“Cloud computing” is a term covering a range of information technology services provided over the Internet that replace applications that a corporation or individual has installed locally. The services eliminate the need for the hardware, applications, and infrastructure a company otherwise would need to buy and integrate. The term comes from the way the Internet is depicted in computer network diagrams, as a stylized cloud. In theory, cloud computing services are easier to use and manage, more adaptable, and potentially less expensive than the traditional on-premises model for application deployment.

The vision driving this cloud model is that computing services should be available on demand, much like a public utility. When companies need electricity, most open an account with a utility and then rely on it to provide the power. In so doing — in arranging to be able to plug a machine into a wall socket when and as needed — they avoid having to think about any of the complex logistics and management necessary to make the electricity available. Cloud computing aims to make accessing business processes that use information technology equally as simple.

To be sure, a healthy dose of skepticism is in order when IT visionaries offer a view of the future that solves all the problems that past IT visionaries helped to create.
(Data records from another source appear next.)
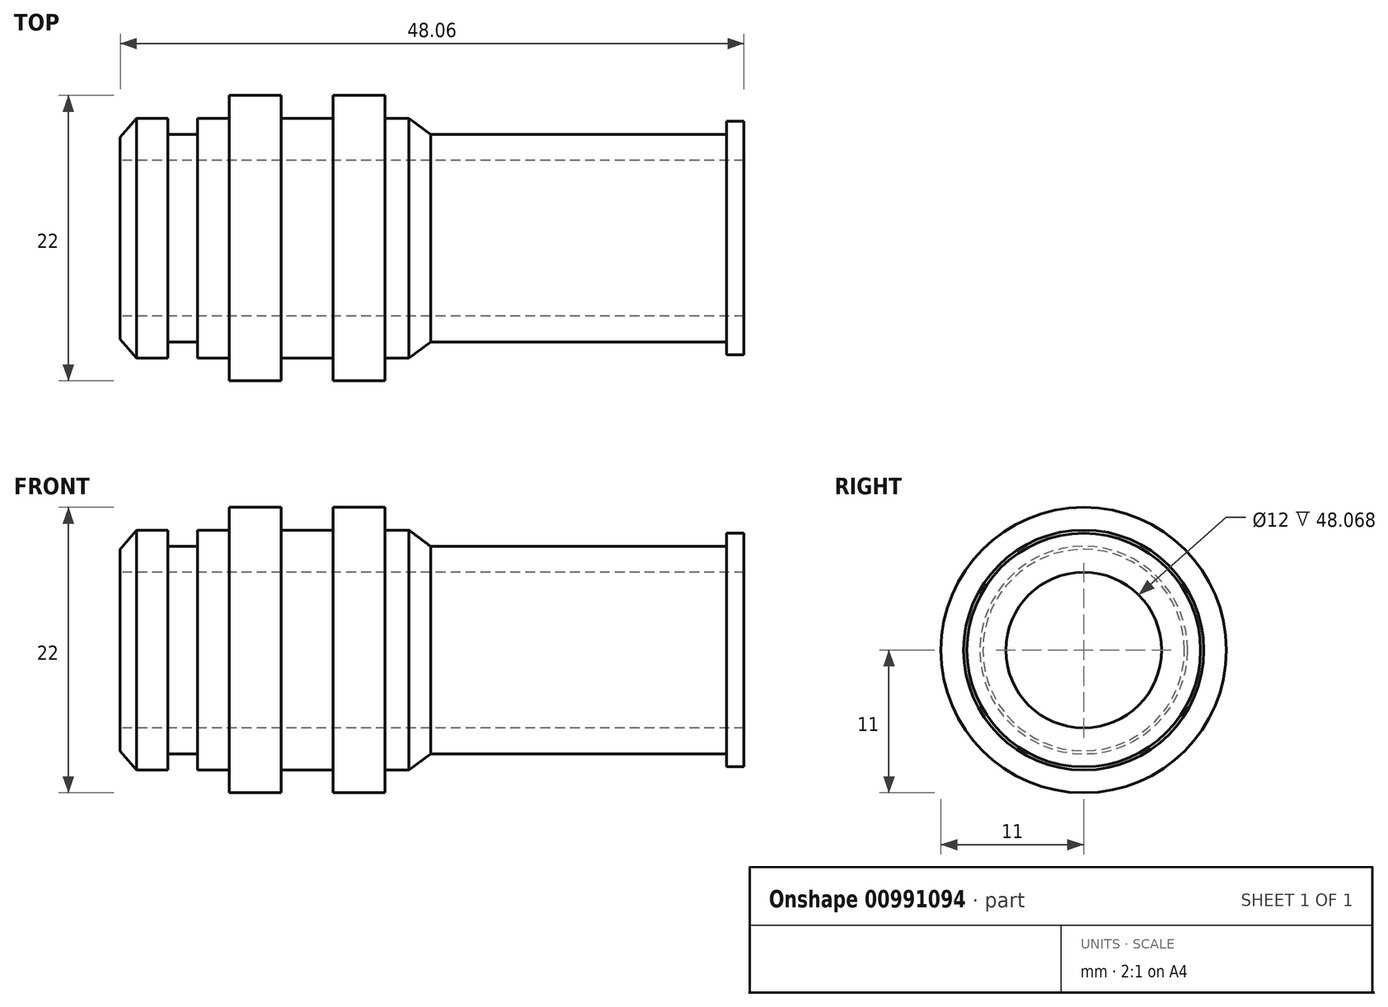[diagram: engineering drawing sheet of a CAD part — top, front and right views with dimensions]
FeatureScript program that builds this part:
annotation { "Feature Type Name" : "Feature", "Feature Type Description" : "" }
export const myFeature = defineFeature(function(context is Context, id is Id, definition is map)
    precondition{}
    {
        {
            var Q0;
            Q0=qCreatedBy(makeId("Top.planeOp"),FACE);
            var sketch = newSketch(context, id + "F0", { "sketchPlane" : qUnion([Q0])});
            skLineSegment(sketch, "E0", {"start": v(0, 0) * mm, "end": v(53.24, 0) * mm, "construction": true});
            skSolve(sketch);
        }
        {
            var Q0;
            Q0=qCreatedBy(makeId("Top.planeOp"),FACE);
            var sketch = newSketch(context, id + "F1", { "sketchPlane" : qUnion([Q0])});
            skLineSegment(sketch, "E1", {"start": v(-6.16, 11) * mm, "end": v(-2.16, 11) * mm});
            skLineSegment(sketch, "E2", {"start": v(33.5, 6) * mm, "end": v(-14.56, 6) * mm});
            skLineSegment(sketch, "E3", {"start": v(-53.65, 9.25) * mm, "end": v(81.35, 9.25) * mm, "construction": true});
            skLineSegment(sketch, "E4", {"start": v(-14.56, 6) * mm, "end": v(-14.56, 7.77) * mm});
            skLineSegment(sketch, "E5", {"start": v(-14.56, 7.77) * mm, "end": v(-13.3, 9.25) * mm});
            skLineSegment(sketch, "E6", {"start": v(-13.3, 9.25) * mm, "end": v(-10.88, 9.25) * mm});
            skLineSegment(sketch, "E7", {"start": v(-10.88, 9.25) * mm, "end": v(-10.88, 8) * mm});
            skLineSegment(sketch, "E8", {"start": v(-10.88, 8) * mm, "end": v(-8.6, 8) * mm});
            skLineSegment(sketch, "E9", {"start": v(-8.6, 8) * mm, "end": v(-8.6, 9.25) * mm});
            skLineSegment(sketch, "E10", {"start": v(-8.6, 9.25) * mm, "end": v(-6.16, 9.25) * mm});
            skLineSegment(sketch, "E11", {"start": v(-6.16, 9.25) * mm, "end": v(-6.16, 11) * mm});
            skLineSegment(sketch, "E12", {"start": v(-2.16, 11) * mm, "end": v(-2.16, 9.25) * mm});
            skLineSegment(sketch, "E13", {"start": v(7.69, 9.25) * mm, "end": v(9.35, 8) * mm});
            skLineSegment(sketch, "E14", {"start": v(9.35, 8) * mm, "end": v(32.15, 8) * mm});
            skLineSegment(sketch, "E15", {"start": v(-2.16, 9.25) * mm, "end": v(1.84, 9.25) * mm});
            skLineSegment(sketch, "E16", {"start": v(1.84, 9.25) * mm, "end": v(1.84, 11) * mm});
            skLineSegment(sketch, "E17", {"start": v(1.84, 11) * mm, "end": v(5.84, 11) * mm});
            skLineSegment(sketch, "E18", {"start": v(5.84, 11) * mm, "end": v(5.84, 9.25) * mm});
            skLineSegment(sketch, "E19", {"start": v(5.84, 9.25) * mm, "end": v(7.69, 9.25) * mm});
            skLineSegment(sketch, "E20", {"start": v(32.15, 8) * mm, "end": v(32.15, 9) * mm});
            skLineSegment(sketch, "E21", {"start": v(32.15, 9) * mm, "end": v(33.5, 9) * mm});
            skLineSegment(sketch, "E22", {"start": v(33.5, 9) * mm, "end": v(33.5, 6) * mm});
            skLineSegment(sketch, "E23", {"start": v(-23.3, 11) * mm, "end": v(38.9, 11) * mm, "construction": true});
            skSolve(sketch);
        }
        {
            var Q0;
            Q0 = qSketchRegion(id + "F1", true);
            var Q1;
            Q1=sQuery(id+"F0.wireOp",EDGE,"E0");
            revolve(context, id + "F2", {"surfaceOperationType" : NewSurfaceOperationType.NEW, "entities" : qUnion([Q0]), "axis" : qUnion([Q1]), "revolveType" : RevolveType.FULL});
        }
    });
Proponents paint a picture of a situation in which users assemble computing components like Lego blocks, creating applications on the fly. Perhaps. We expect, though, that cloud computing’s initial impact will be greatest where companies use it as a substitute for commodity IT infrastructure or where people (mainly hobbyists or people in IT departments) assemble relatively simple application components to yield something analogous to the mash-ups that can be found on Web pages today. These Erector-set constructions will deliver some efficiencies, but it will be a while before this sort of assemble-on-the-fly cloud computing will be able to replace any of the major business applications finance departments use today.
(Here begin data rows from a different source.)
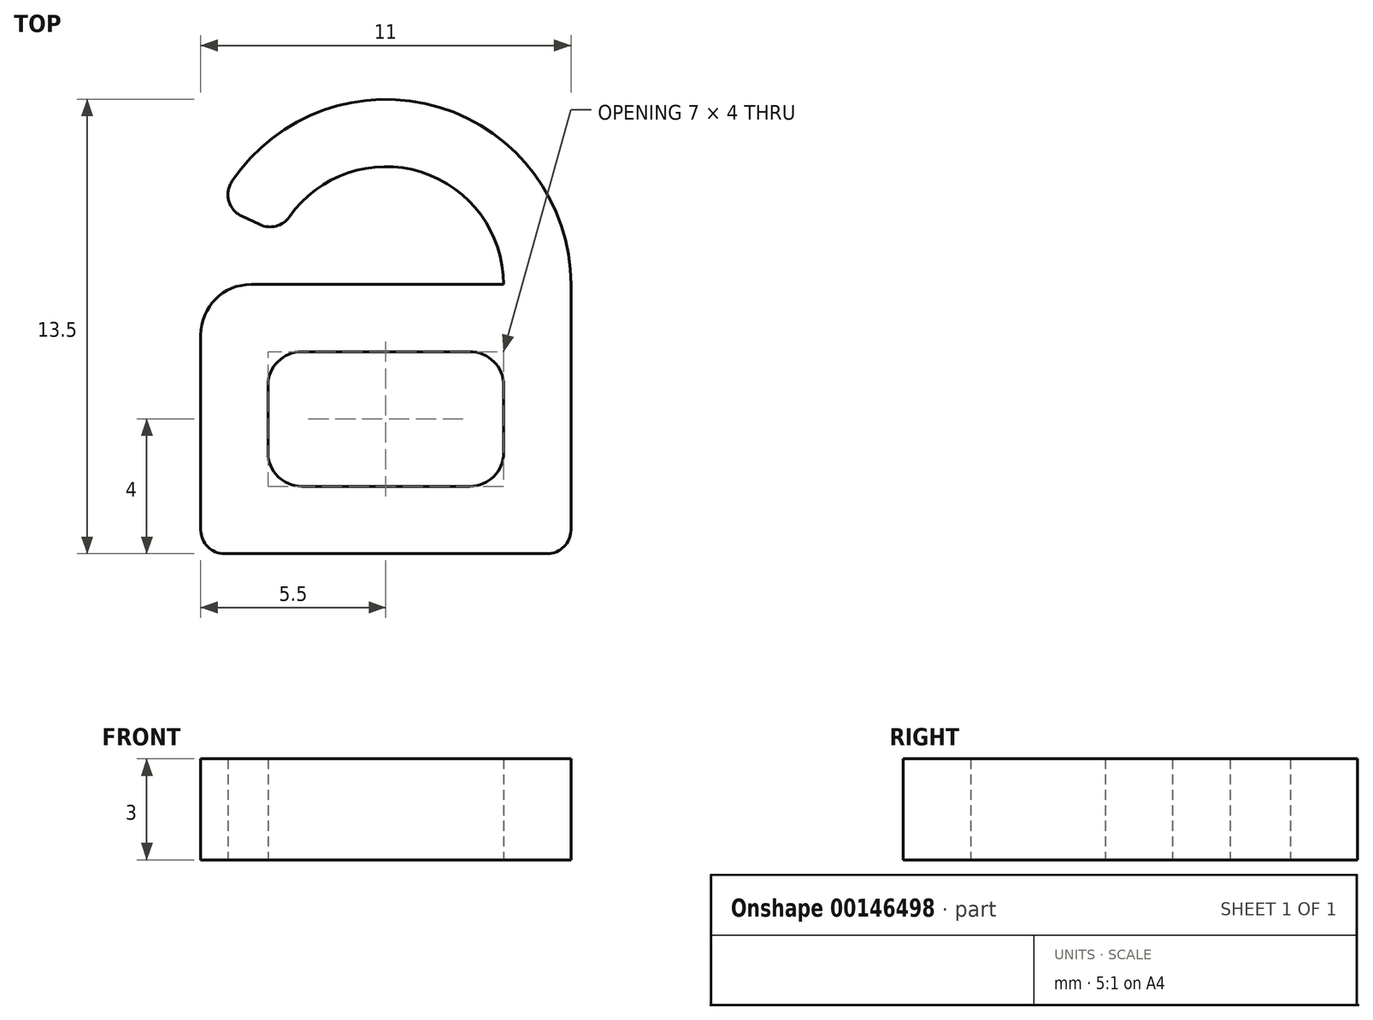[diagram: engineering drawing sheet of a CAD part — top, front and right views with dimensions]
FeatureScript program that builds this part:
annotation { "Feature Type Name" : "Feature", "Feature Type Description" : "" }
export const myFeature = defineFeature(function(context is Context, id is Id, definition is map)
    precondition{}
    {
        {
            var Q0;
            Q0=qCreatedBy(makeId("Top.planeOp"),FACE);
            var sketch = newSketch(context, id + "F0", { "sketchPlane" : qUnion([Q0])});
            skLineSegment(sketch, "E0", {"start": v(-4, 0) * mm, "end": v(3.5, 0) * mm});
            skArc(sketch, "E1", {"start": v(5.5, 0) * mm, "mid": v(1.6, 5.26) * mm, "end": v(-4.57, 3.06) * mm});
            skLineSegment(sketch, "E2", {"start": v(-4.3, 2.04) * mm, "end": v(-3.74, 1.77) * mm});
            skArc(sketch, "E3", {"start": v(-2.87, 2) * mm, "mid": v(1.05, 3.34) * mm, "end": v(3.5, 0) * mm});
            skPoint(sketch, "E4", {"position": v(0, 3.5) * mm});
            skLineSegment(sketch, "E5", {"start": v(-5.5, -1.5) * mm, "end": v(-5.5, -7.3) * mm});
            skLineSegment(sketch, "E6", {"start": v(-4.8, -8) * mm, "end": v(4.8, -8) * mm});
            skLineSegment(sketch, "E7", {"start": v(5.5, -7.3) * mm, "end": v(5.5, 0) * mm});
            skLineSegment(sketch, "E8.0", {"start": v(-2.5, -6) * mm, "end": v(2.5, -6) * mm});
            skLineSegment(sketch, "E8.1", {"start": v(-3.5, -3) * mm, "end": v(-3.5, -5) * mm});
            skLineSegment(sketch, "E8.2", {"start": v(-2.5, -2) * mm, "end": v(2.5, -2) * mm});
            skLineSegment(sketch, "E8.3", {"start": v(3.5, -5) * mm, "end": v(3.5, -3) * mm});
            skPoint(sketch, "E9.visualSharp", {"position": v(-5.5, -8) * mm});
            skArc(sketch, "E9.filletArc", {"start": v(-5.5, -7.3) * mm, "mid": v(-5.3, -7.8) * mm, "end": v(-4.8, -8) * mm});
            skPoint(sketch, "E10.visualSharp", {"position": v(5.5, -8) * mm});
            skArc(sketch, "E10.filletArc", {"start": v(4.8, -8) * mm, "mid": v(5.3, -7.8) * mm, "end": v(5.5, -7.3) * mm});
            skPoint(sketch, "E11.visualSharp", {"position": v(-3.16, 1.5) * mm});
            skArc(sketch, "E11.filletArc", {"start": v(-3.74, 1.77) * mm, "mid": v(-3.26, 1.73) * mm, "end": v(-2.87, 2) * mm});
            skPoint(sketch, "E12.visualSharp", {"position": v(-4.97, 2.36) * mm});
            skArc(sketch, "E12.filletArc", {"start": v(-4.57, 3.06) * mm, "mid": v(-4.67, 2.48) * mm, "end": v(-4.3, 2.04) * mm});
            skPoint(sketch, "E13.visualSharp", {"position": v(-5.5, 0) * mm});
            skArc(sketch, "E13.filletArc", {"start": v(-4, 0) * mm, "mid": v(-5.06, -0.44) * mm, "end": v(-5.5, -1.5) * mm});
            skPoint(sketch, "E14.visualSharp", {"position": v(-3.5, -2) * mm});
            skArc(sketch, "E14.filletArc", {"start": v(-2.5, -2) * mm, "mid": v(-3.2, -2.3) * mm, "end": v(-3.5, -3) * mm});
            skPoint(sketch, "E15.visualSharp", {"position": v(-3.5, -6) * mm});
            skArc(sketch, "E15.filletArc", {"start": v(-3.5, -5) * mm, "mid": v(-3.2, -5.7) * mm, "end": v(-2.5, -6) * mm});
            skPoint(sketch, "E16.visualSharp", {"position": v(3.5, -6) * mm});
            skArc(sketch, "E16.filletArc", {"start": v(2.5, -6) * mm, "mid": v(3.2, -5.7) * mm, "end": v(3.5, -5) * mm});
            skPoint(sketch, "E17.visualSharp", {"position": v(3.5, -2) * mm});
            skArc(sketch, "E17.filletArc", {"start": v(3.5, -3) * mm, "mid": v(3.2, -2.3) * mm, "end": v(2.5, -2) * mm});
            skSolve(sketch);
        }
        {
            var Q0;
            Q0=makeQuery(id+"F0.imprint","IMPRINT",FACE,{"disambiguationData":[TD([[makeQuery(id+"F0.imprint","IMPRINT",EDGE,{"derivedFrom":sQuery(id+"F0.wireOp",EDGE,"E0")}),-1.0]])]});
            extrude(context, id + "F1", {"entities" : qUnion([Q0]), "depth" : 3 * mm});
        }
    });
Still, there are plenty of here-and-now examples of cloud computing. The definition includes the software-as-a-service, or SaaS: full-blown applications hosted elsewhere and offered by subscription. SaaS is a small but rapidly growing part of the applications software business (see “When to Consider SaaS and Hosting,” Business Finance, July 2007). In addition, companies can use Web-based productivity suites such as Google Docs, which offers word processing, spreadsheets, and presentation software that is compatible with many proprietary file formats. Whether or not you want to use this software as your company standard, if your company has a price list that it wants to have available to potential customers or partners in spreadsheet form, it can upload the list from, say, Microsoft Excel and control who has access to the file. Also available are services that allow organizations to back up their servers or individual computers to off-site storage facilities — a capability once available only to larger companies.

There was a time when security fears kept most companies from considering having their applications or data somewhere other than in company buildings. However, keeping up-to-date copies of critical files and data is a necessary precaution in the event of a fire or flood or some other disaster. Today, companies are increasingly open to hacking if they don’t have dedicated security resources, so many executives have reassessed the relative vulnerability of on- and off-premises data and applications.
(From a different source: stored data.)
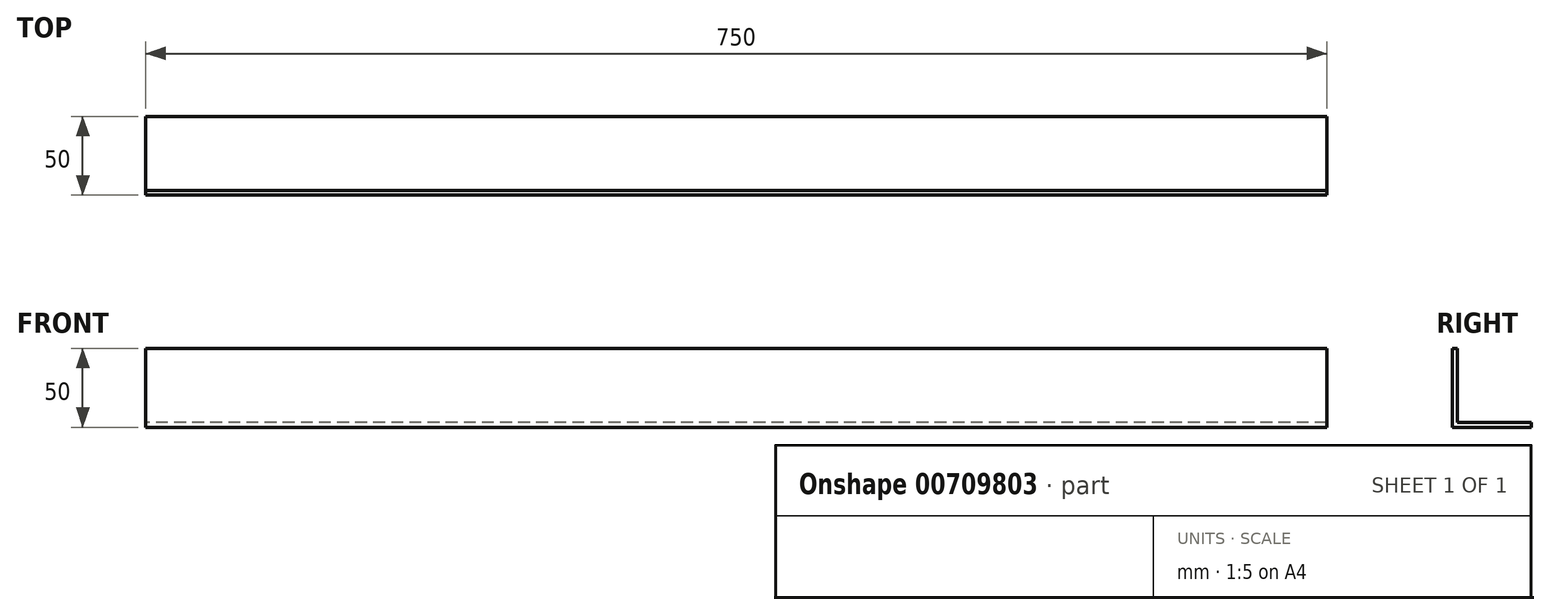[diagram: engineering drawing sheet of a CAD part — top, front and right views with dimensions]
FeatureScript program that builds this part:
annotation { "Feature Type Name" : "Feature", "Feature Type Description" : "" }
export const myFeature = defineFeature(function(context is Context, id is Id, definition is map)
    precondition{}
    {
        {
            var Q0;
            Q0=qCreatedBy(makeId("Right.planeOp"),FACE);
            var sketch = newSketch(context, id + "F0", { "sketchPlane" : qUnion([Q0])});
            skLineSegment(sketch, "E0.bottom", {"start": v(-50, 50) * mm, "end": v(-47, 50) * mm});
            skLineSegment(sketch, "E0.top", {"start": v(-50, 0) * mm, "end": v(0, 0) * mm});
            skLineSegment(sketch, "E0.left", {"start": v(-50, 50) * mm, "end": v(-50, 0) * mm});
            skLineSegment(sketch, "E0.right", {"start": v(0, 3) * mm, "end": v(0, 0) * mm});
            skLineSegment(sketch, "E1.2", {"start": v(-47, 50) * mm, "end": v(-47, 3) * mm});
            skLineSegment(sketch, "E1.3", {"start": v(-47, 3) * mm, "end": v(0, 3) * mm});
            skSolve(sketch);
        }
        {
            var Q0;
            Q0=makeQuery(id+"F0.imprint","IMPRINT",FACE,{"disambiguationData":[TD([[makeQuery(id+"F0.imprint","IMPRINT",EDGE,{"derivedFrom":sQuery(id+"F0.wireOp",EDGE,"E0.bottom")}),-1.0]])]});
            extrude(context, id + "F1", {"entities" : qUnion([Q0]), "depth" : 750 * mm, "offsetDistance" : 25 * mm});
        }
    });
The range of IT infrastructure services available in the cloud unquestionably will increase over time. Initially, this is likely to benefit small and midsize businesses more than larger ones because they now will have access to a wider range of more affordable IT capabilities. In addition, they typically have fewer of the systems integration and legacy asset issues that may make large corporations wary of taking advantage of this business model right away.

“Cloud computing” is the current IT buzzword; not surprisingly, some of the claims made for it may be extravagant. But there is reality beyond the buzz. Cloud computing will be a growing part of business computing in the future. People in finance organizations should keep an eye out for — and an open mind about — cloud computing offerings; some may well make good business sense for their company.